Cependant l'affaire fut cédée à la famille Mérand qui conserva le nom prestigieux. Le long de la voie de chemin de fer et à proximité de la Marne, elle fit construire les bâtiments Art nouveau, sièges de la maison de négoce et inscrit[2] à l’inventaire des monuments historiques[3] avec la tour château d'eau de Castellane, haute de 66 mètres (237 marches), la centaine de cuves et les neuf kilomètres de caves. Cette tour a une vocation publicitaire visant à augmenter la visibilité de cette maison de champagne depuis l'avenue de Champagne[4],[5], elle est l'un des points de vue de la ville, elle montre aussi le nombre de points de distribution dans le monde (New-York, Sidney, Barcelone, Copenhague, Alexandrie, Bucarest...).

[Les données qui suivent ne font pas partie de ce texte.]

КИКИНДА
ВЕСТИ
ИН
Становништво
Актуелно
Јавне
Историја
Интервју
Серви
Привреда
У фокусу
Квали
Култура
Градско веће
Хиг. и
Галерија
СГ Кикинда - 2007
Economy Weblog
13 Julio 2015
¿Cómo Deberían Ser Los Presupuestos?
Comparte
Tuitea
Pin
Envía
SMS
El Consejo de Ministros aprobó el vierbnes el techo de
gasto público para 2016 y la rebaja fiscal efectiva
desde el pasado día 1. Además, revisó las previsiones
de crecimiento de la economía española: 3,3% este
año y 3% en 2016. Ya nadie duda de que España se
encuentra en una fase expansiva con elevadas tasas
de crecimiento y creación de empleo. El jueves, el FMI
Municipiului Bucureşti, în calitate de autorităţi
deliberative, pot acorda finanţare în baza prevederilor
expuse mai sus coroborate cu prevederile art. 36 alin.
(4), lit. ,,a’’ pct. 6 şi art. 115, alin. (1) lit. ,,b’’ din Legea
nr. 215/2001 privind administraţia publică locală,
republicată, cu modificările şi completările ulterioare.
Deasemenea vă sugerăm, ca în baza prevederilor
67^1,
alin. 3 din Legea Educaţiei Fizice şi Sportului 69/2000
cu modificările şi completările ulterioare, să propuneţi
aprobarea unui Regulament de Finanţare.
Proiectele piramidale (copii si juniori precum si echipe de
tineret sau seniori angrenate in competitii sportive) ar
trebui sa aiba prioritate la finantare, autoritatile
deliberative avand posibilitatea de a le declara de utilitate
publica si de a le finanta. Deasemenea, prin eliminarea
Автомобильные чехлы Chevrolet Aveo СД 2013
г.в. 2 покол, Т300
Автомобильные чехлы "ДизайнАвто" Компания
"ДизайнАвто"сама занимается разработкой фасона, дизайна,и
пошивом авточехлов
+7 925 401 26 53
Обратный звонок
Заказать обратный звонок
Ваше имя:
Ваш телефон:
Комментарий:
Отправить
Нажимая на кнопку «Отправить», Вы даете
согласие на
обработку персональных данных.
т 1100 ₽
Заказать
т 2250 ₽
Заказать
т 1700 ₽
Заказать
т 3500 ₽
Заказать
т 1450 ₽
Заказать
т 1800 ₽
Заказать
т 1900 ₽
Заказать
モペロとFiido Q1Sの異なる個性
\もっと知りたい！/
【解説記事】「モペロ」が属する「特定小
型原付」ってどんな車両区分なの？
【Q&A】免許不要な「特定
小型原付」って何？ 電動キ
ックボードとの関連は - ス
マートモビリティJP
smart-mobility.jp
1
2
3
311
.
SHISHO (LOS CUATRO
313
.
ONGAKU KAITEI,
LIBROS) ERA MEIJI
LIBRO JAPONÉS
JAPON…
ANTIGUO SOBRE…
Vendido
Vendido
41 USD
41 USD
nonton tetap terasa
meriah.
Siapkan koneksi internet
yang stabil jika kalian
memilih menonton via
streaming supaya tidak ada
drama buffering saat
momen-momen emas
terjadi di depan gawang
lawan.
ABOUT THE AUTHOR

La maison appartient aujourd'hui au groupe Laurent-Perrier. Les bâtiments abritent un musée de la tradition champenoise[5] consacré à l'évolution des techniques vinicoles et permettant de découvrir l'élaboration du vin de champagne.
L'architecture
Les premiers bâtiments sont construits à partir de 1889 et la tour fut achevée en 1904. Contrairement à une légende urbaine, les bâtiments de l'Union champenoise ne doivent rien à l'intervention de Marius Toudoire. Il faudrait plutôt les attribuer à l'architecte parisien Alexandre-Édouard Fournier (1863- ?)[6],[7]. Cette construction fait l'objet d'une visite de la Société des architectes de la Marne, qui la relate dans leur publication en 1907[8]. On évoque également cette architecture dans les publications spécialisées relatives au béton armé[9].